Wanita secara signifikan lebih mungkin terserang penyakit Alzheimer dibandingkan pria – sekitar dua kali lebih sering, bahkan ketika memperhitungkan perbedaan umur alami antara kedua jenis kelamin. Meskipun alasan pasti atas kesenjangan ini masih menjadi teka-teki, penelitian baru menyoroti faktor potensial yang penting: stres.
Sebuah penelitian terbaru yang dilakukan pada tikus menawarkan wawasan menarik tentang bagaimana otak pria dan wanita bereaksi berbeda terhadap situasi stres pada tingkat sel. Para peneliti fokus pada amiloid beta, protein yang terkait erat dengan perkembangan Alzheimer. Mereka melacak kadar protein ini pada tikus jantan dan betina selama periode 22 jam, dimulai delapan jam sebelum sengaja menimbulkan stres pada hewan tersebut.
Menariknya, meski mengalami tingkat stres yang sama, tikus betina menunjukkan peningkatan dramatis beta amiloid hanya dalam waktu dua jam setelah kejadian stres tersebut. Peningkatan kadar ini bertahan sepanjang periode pengamatan. Sebaliknya, sebagian besar tikus jantan tidak menunjukkan perubahan pada kadar beta amiloidnya (dengan sebagian kecil menunjukkan peningkatan yang lambat dan minimal).

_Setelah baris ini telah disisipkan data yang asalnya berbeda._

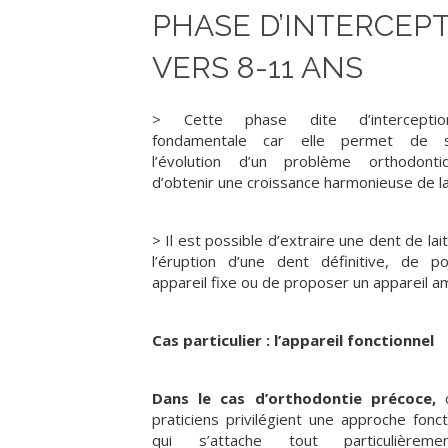
PHASE D’INTERCEPT
VERS 8-11 ANS
> Cette phase dite d’intercepti
fondamentale car elle permet de s
l’évolution d’un problème orthodont
d’obtenir une croissance harmonieuse de la
> Il est possible d’extraire une dent de lai
l’éruption d’une dent définitive, de p
appareil fixe ou de proposer un appareil a
Cas particulier : l’appareil fonctionnel
Dans le cas d’orthodontie précoce,
c
praticiens privilégient une approche fonct
qui s’attache tout particulièrem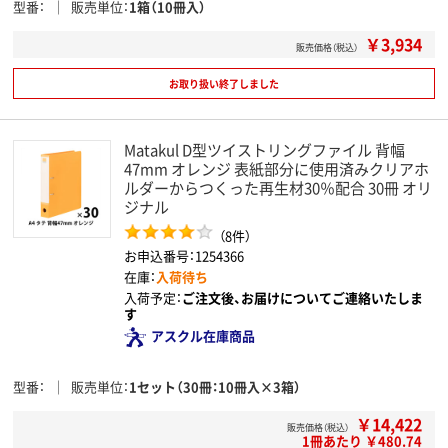
型番
販売単位
1箱（10冊入）
￥3,934
販売価格（税込）
お取り扱い終了しました
Matakul D型ツイストリングファイル 背幅
47mm オレンジ 表紙部分に使用済みクリアホ
ルダーからつくった再生材30％配合 30冊 オリ
ジナル
（8件）
お申込番号：1254366
在庫：
入荷待ち
入荷予定：
ご注文後、お届けについてご連絡いたしま
す
アスクル在庫商品
型番
販売単位
1セット（30冊：10冊入×3箱）
￥14,422
販売価格（税込）
1冊あたり ￥480.74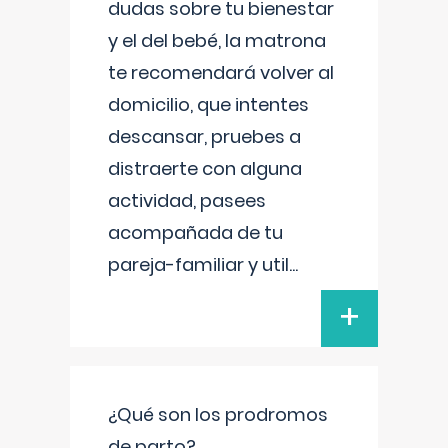
dudas sobre tu bienestar
y el del bebé, la matrona
te recomendará volver al
domicilio, que intentes
descansar, pruebes a
distraerte con alguna
actividad, pasees
acompañada de tu
pareja-familiar y util
...
+
¿Qué son los prodromos
de parto?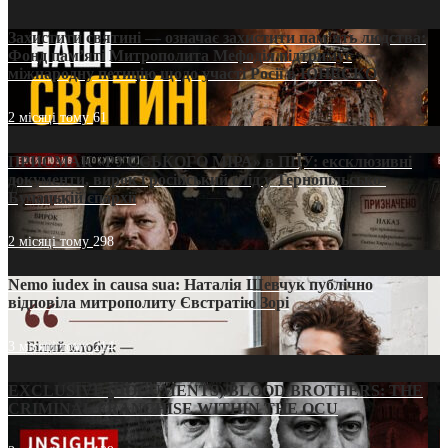
Захистити святині — означає захистити пам’ять людства:
Фонд пам’яті Митрополита Мефодія підтримує
міжнародну петицію щодо участі Росії в ЮНЕСКО
2 місяці тому
61
ПРИСМАК «РУССЬКОГО МІРА» в ПЦУ: ексклюзивні
документи, вирок і російський слід у Тернопільсько-
Бучацькій єпархії
2 місяці тому
298
Nemo iudex in causa sua: Наталія Шевчук публічно
відповіла митрополиту Євстратію Зорі
3 місяці тому
214
EXCLUSIVE (DOCUMENTS)/BLOOD BROTHERS: THE
CRIMINAL FRANCHISE WITHIN THE OCU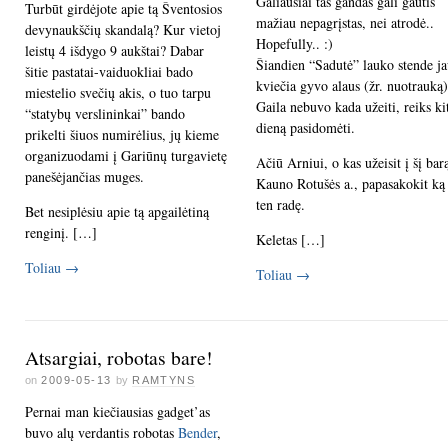
Galiausiai tas gandas gali gautis
Turbūt girdėjote apie tą Šventosios
mažiau nepagrįstas, nei atrodė..
devynaukščių skandalą? Kur vietoj
Hopefully.. :)
leistų 4 išdygo 9 aukštai? Dabar
Šiandien “Sadutė” lauko stende ja
šitie pastatai-vaiduokliai bado
kviečia gyvo alaus (žr. nuotrauką)
miestelio svečių akis, o tuo tarpu
Gaila nebuvo kada užeiti, reiks ki
“statybų verslininkai” bando
dieną pasidomėti.
prikelti šiuos numirėlius, jų kieme
organizuodami į Gariūnų turgavietę
Ačiū Arniui, o kas užeisit į šį bar
panešėjančias muges.
Kauno Rotušės a., papasakokit ką
ten radę.
Bet nesiplėsiu apie tą apgailėtiną
renginį. […]
Keletas […]
Toliau
→
Toliau
→
Atsargiai, robotas bare!
on
2009-05-13
by
RAMTYNS
Pernai man kiečiausias gadget’as
buvo alų verdantis robotas
Bender
,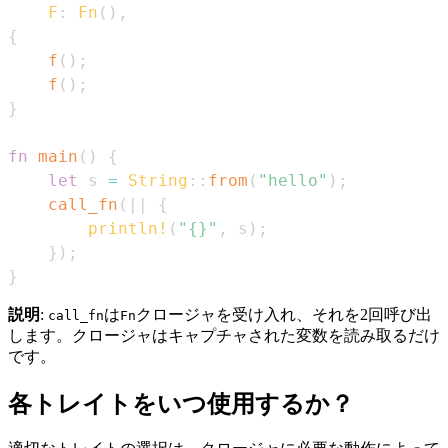
F
:
Fn
(
)
,
{
f
(
)
;
f
(
)
;
}
fn
main
(
)
{
let
 s 
=
String
::
from
(
"hello"
)
;
call_fn
(
|
|
{
println!
(
"{}"
,
 s
)
;
}
)
;
}
説明
:
は
クロージャを受け入れ、それを2回呼び出
call_fn
Fn
します。クロージャはキャプチャされた変数を読み取るだけ
です。
各トレイトをいつ使用するか？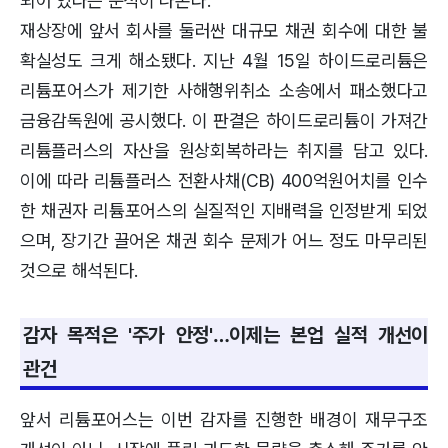
되어 있다는 분석이 나온다.
재상장에 앞서 회사를 둘러싼 대규모 채권 회수에 대한 불
확실성도 크게 해소됐다. 지난 4월 15일 하이드로리튬은
리튬포어스가 제기한 사해행위취소 소송에서 패소했다고
금융감독원에 공시했다. 이 판결은 하이드로리튬이 가져간
리튬플러스의 자산을 원상회복하라는 취지를 담고 있다.
이에 따라 리튬플러스 전환사채(CB) 400억원어치를 인수
한 채권자 리튬포어스의 실질적인 지배력을 인정받게 되었
으며, 장기간 끌어온 채권 회수 문제가 어느 정도 마무리된
것으로 해석된다.
감자 목적은 '주가 안정'…이제는 본업 실적 개선이
관건
앞서 리튬포어스는 이번 감자를 진행한 배경이 재무구조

Perbedaan mencolok ini menunjukkan adanya perbedaan biologis yang mendasar antara kedua jenis kelamin dalam hal mengelola stres pada tingkat sel – sebuah temuan yang diperkuat oleh penelitian lebih lanjut yang menunjukkan bahwa perbedaan ini berasal dari jalur respons stres tertentu di dalam sel-sel otak. Hewan pengerat betina memiliki neuron yang dirancang untuk menyerap hormon stres yang terkait dengan peningkatan kadar beta amiloid, sedangkan hewan pengerat jantan tidak memiliki neuron ini sehingga tidak mengalami lonjakan hormon yang sama.
“Ada perbedaan inti biologis antara pria dan wanita dalam cara mereka merespons stres pada tingkat sel,” jelas Dr. John Cirrito, penulis utama penelitian dan profesor neurologi, sambil menekankan bahwa “Perbedaan seluler ini dapat berkontribusi secara signifikan terhadap disparitas jenis kelamin yang terdokumentasi dengan baik pada penyakit Alzheimer.”
Meskipun penelitian ini melibatkan model hewan, penelitian ini sejalan dengan pengetahuan yang ada tentang dampak besar stres terhadap kesehatan manusia. Stres kronis diketahui melemahkan sistem kekebalan tubuh, mempercepat penuaan biologis, dan meningkatkan risiko berbagai penyakit. Memahami bagaimana gender dapat mempengaruhi respons stres ini membuka jalan baru untuk mengeksplorasi strategi pencegahan dan pengobatan penyakit Alzheimer, khususnya di kalangan perempuan yang tampak lebih rentan.
Meskipun banyak faktor yang berkontribusi terhadap risiko Alzheimer, termasuk hormon, pilihan gaya hidup, dan kondisi kesehatan lainnya, penelitian ini menyoroti pentingnya mengatasi manajemen stres sebagai langkah penting dalam memitigasi potensi risiko, terutama bagi wanita.